It is also true that the private sector delivers more babies than public institutions. This is because with increasing affluence since the 1980s, more and more people have gravitated towards private hospitals, where care is personalised for a procedure that is natural and usually uneventful.
But obstetrics, by definition, is not the study of abnormal pregnancies. Neither is it the only discipline in medicine where the practitioner profits lucratively from a benign and natural event - that honour is firmly in the hands of aesthetic medicine practitioners.
Those who have practised obstetrics have encountered sudden, unforeseen and serious problems that account for the litigation.

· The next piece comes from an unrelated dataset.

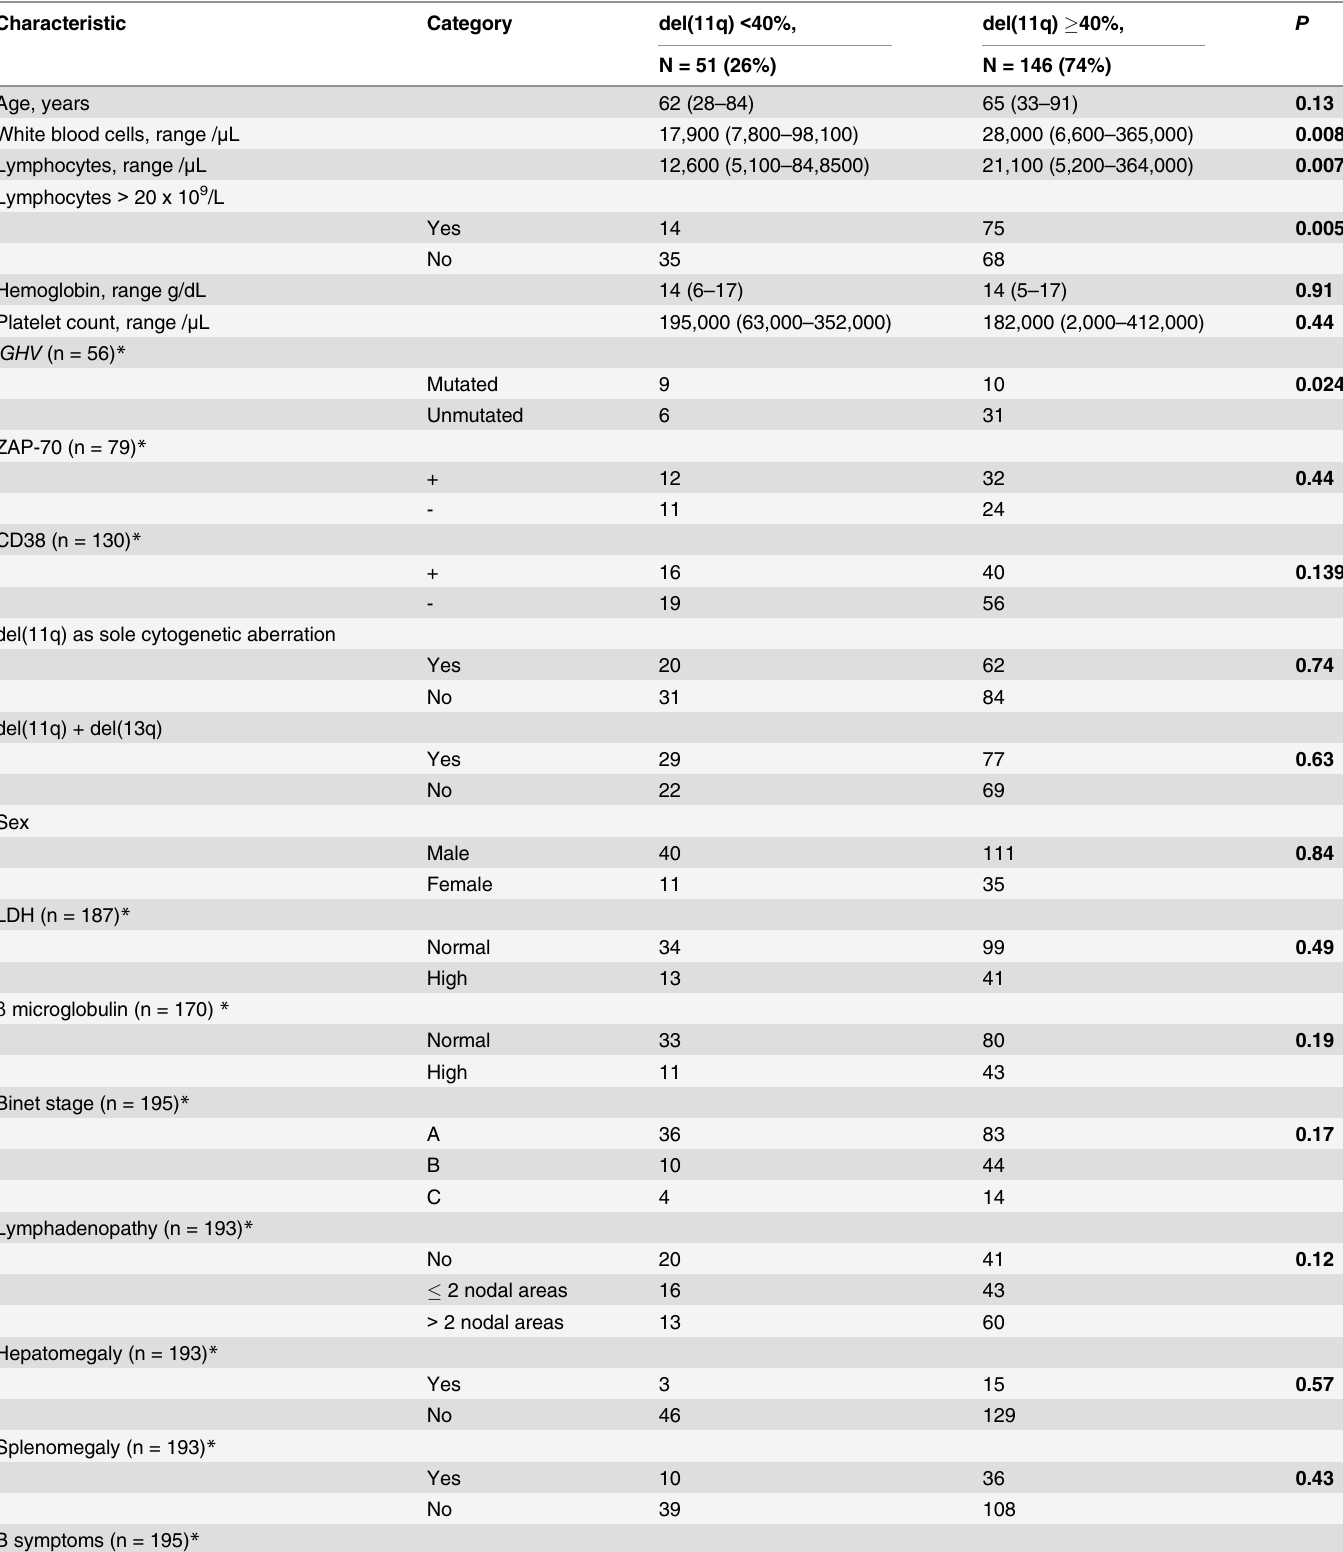
Table 1. Characteristics of 197 patients with 11q deletion with respect to the number of losses detected by FISH: < 40% (n = 51) or (cid:1) 40% (n =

The actuaries have decided that "occurrence-based" policies for obstetricians are no longer viable; therefore, we must scramble to meet the challenge of dealing with reduced protection ("Obstetricians up in arms over new protection limits"; Feb 17).
Some obstetricians will stop practising, and others will look for alternatives, almost certainly by increasing their delivery fees and putting defensive measures in place.
The Government has a role in protecting doctors, but to look to them to provide blanket cover is not reasonable ("MOH to cover obstetricians in retirement"; Monday)
The future is uncertain, but neither Singapore nor obstetrics will remain the only victims of the litigation tsunami that will sweep the rest of the world in future ("SMA chief: Docs need protection against excessive patient claims"; yesterday).